TEXT =
Wednesday, February 22, 2012

NIMBYs are Killing America

  Let me first clarify that I am not a Glenn Beck-style doomster; I don't actually think any one thing will "kill" America. It is a large and prosperous country that is undergoing some economic difficulties, true, but it will not "die".
   Some of what Americans hold dearest, however, will "die". Cheap gasoline, for one. Right now all over the country there are news headlines decrying the price of gasoline. Friends ask me how they can help stop oil speculation: Can they write their congressmen? Can they start a campaign? Republicans blame President Obama. CNN and network anchors shake their heads but offer little explanation apart from noting that Iran has stopped exports to British and French oil companies. Speculation is blamed, as usual. 
   But the speculation is based on the perception of higher prices in future, because of a lack of supply and a surfeit of demand.   As Ian Taylor, CEO of oil trading firm Vitol, said: “The supply side of the market is a mess." Taylor, speaking at IP Week in London, noted: “Demand, even if not great, continues to grow. So it's difficult to see much price downside from current levels.”
   The supply side is a mess for many reasons, most of them political. The crude oil dilemma is not the one that should worry people, though. On balance, there is plenty of crude oil and other refinery feedstocks. Natural gas and shale gas (from hydraulic fracturing or fracking) are plentiful, as is the mucky crude squeezed from oil sands (mainly in Canada). The problem is there is little infrastructure to support the shipping and refining of these feedstocks.
   Enter the NIMBYs. The Not In My Back Yard syndrome seems counter to what Americans actually want, which is cheap oil. Most recently the Keystone pipeline, designed to carry oil from Alberta to be refined in multiple places in the U.S., was delayed because no one wanted it to run through their backyards. Plants designed to liquefy natural gas, thereby making it moveable on tankers, are being turned down all over the country. Fears over terrorist attacks on the plants or the tankers are cited, but the real reason? NIMBY. The same NIMBY spirit has scuppered wind and solar farms, waste-to-energy projects, waste-to-fuel plans and hundreds of other ways in which the US could provide more of its own energy.

WORK REQUIRED = Reproduce word for word the passage of the NIMBY post above that starts at "Enter the NIMBYs." and stops after "its own energy.".

EXTRACTED RECORDS =
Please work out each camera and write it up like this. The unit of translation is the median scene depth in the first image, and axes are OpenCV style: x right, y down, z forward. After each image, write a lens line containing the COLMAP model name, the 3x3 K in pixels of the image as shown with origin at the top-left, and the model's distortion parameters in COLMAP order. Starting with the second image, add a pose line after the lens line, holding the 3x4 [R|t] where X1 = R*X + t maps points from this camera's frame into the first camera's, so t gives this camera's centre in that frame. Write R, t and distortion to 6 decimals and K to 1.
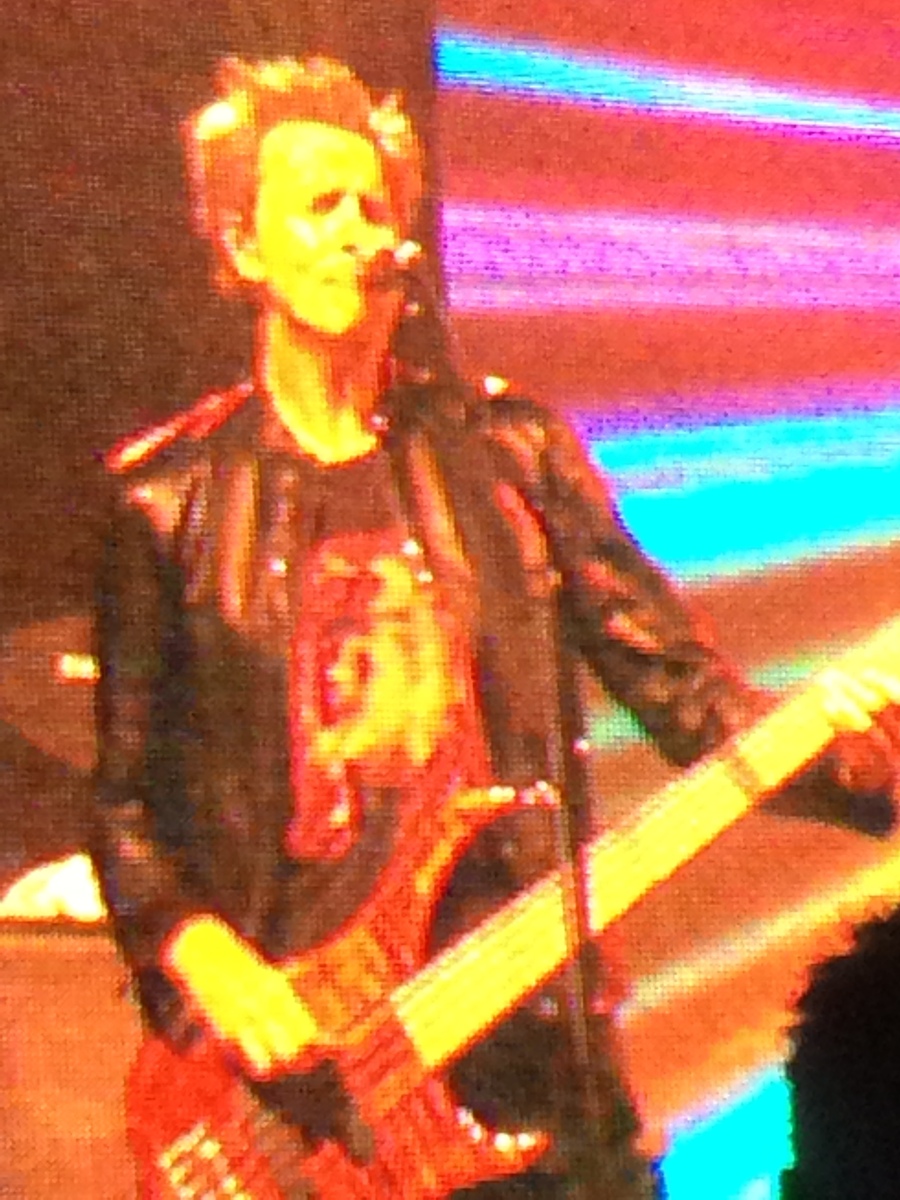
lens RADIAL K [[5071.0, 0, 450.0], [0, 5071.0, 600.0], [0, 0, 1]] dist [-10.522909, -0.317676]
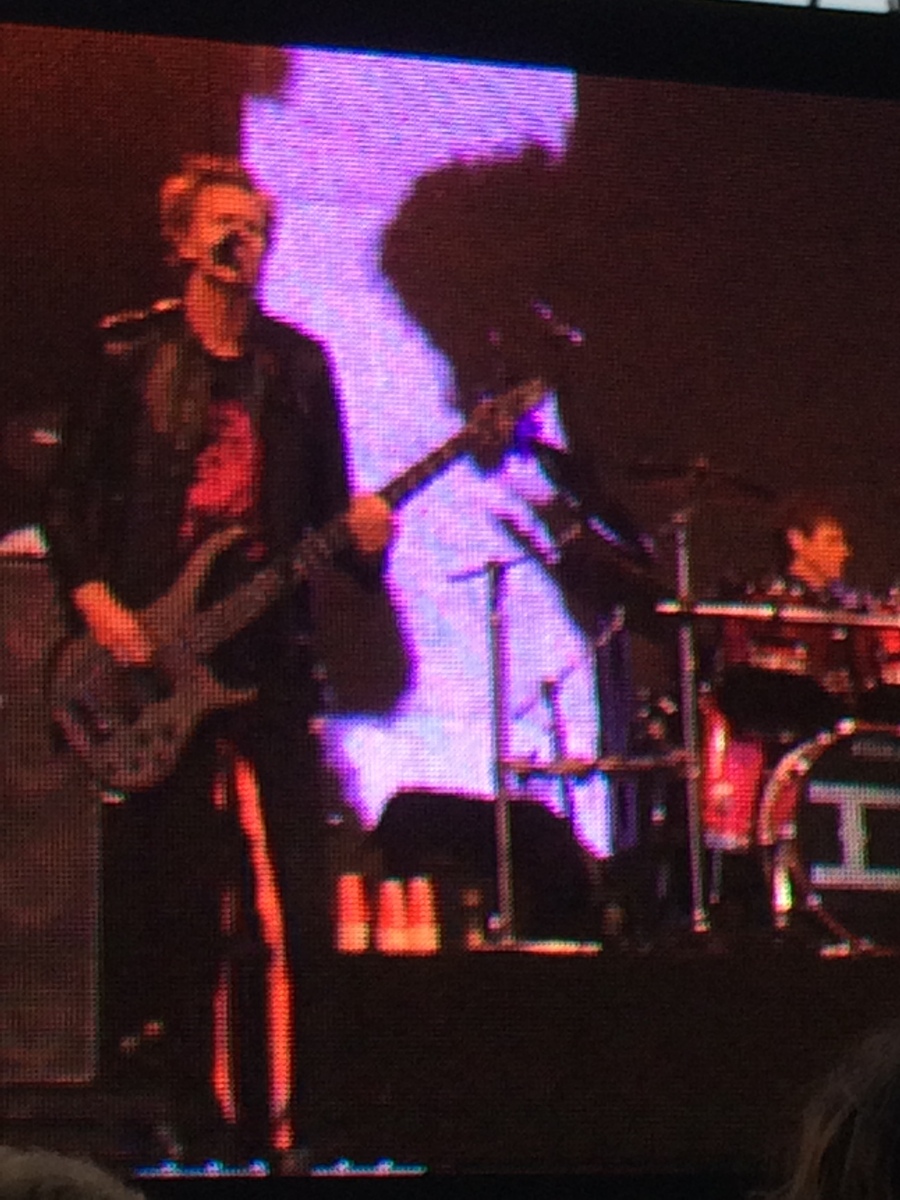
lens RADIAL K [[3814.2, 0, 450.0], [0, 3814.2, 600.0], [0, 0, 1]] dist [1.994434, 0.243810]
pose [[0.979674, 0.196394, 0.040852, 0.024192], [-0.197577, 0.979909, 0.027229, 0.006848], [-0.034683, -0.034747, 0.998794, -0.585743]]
==
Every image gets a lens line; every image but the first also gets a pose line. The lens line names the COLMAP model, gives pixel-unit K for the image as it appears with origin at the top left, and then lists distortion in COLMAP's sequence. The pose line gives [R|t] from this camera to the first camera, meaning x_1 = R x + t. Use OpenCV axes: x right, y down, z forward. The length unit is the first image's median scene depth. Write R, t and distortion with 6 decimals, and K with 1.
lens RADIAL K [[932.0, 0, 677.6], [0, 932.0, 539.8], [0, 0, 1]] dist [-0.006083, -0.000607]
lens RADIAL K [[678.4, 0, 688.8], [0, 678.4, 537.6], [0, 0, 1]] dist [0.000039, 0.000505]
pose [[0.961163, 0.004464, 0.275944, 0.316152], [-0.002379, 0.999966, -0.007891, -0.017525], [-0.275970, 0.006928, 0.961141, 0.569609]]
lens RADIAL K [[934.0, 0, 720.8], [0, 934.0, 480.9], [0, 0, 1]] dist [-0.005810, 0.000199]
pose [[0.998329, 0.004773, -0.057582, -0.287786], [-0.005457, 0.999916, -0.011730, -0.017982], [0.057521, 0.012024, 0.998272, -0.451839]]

OUTPUT FOR THIS TASK =
Enter the NIMBYs. The Not In My Back Yard syndrome seems counter to what Americans actually want, which is cheap oil. Most recently the Keystone pipeline, designed to carry oil from Alberta to be refined in multiple places in the U.S., was delayed because no one wanted it to run through their backyards. Plants designed to liquefy natural gas, thereby making it moveable on tankers, are being turned down all over the country. Fears over terrorist attacks on the plants or the tankers are cited, but the real reason? NIMBY. The same NIMBY spirit has scuppered wind and solar farms, waste-to-energy projects, waste-to-fuel plans and hundreds of other ways in which the US could provide more of its own energy.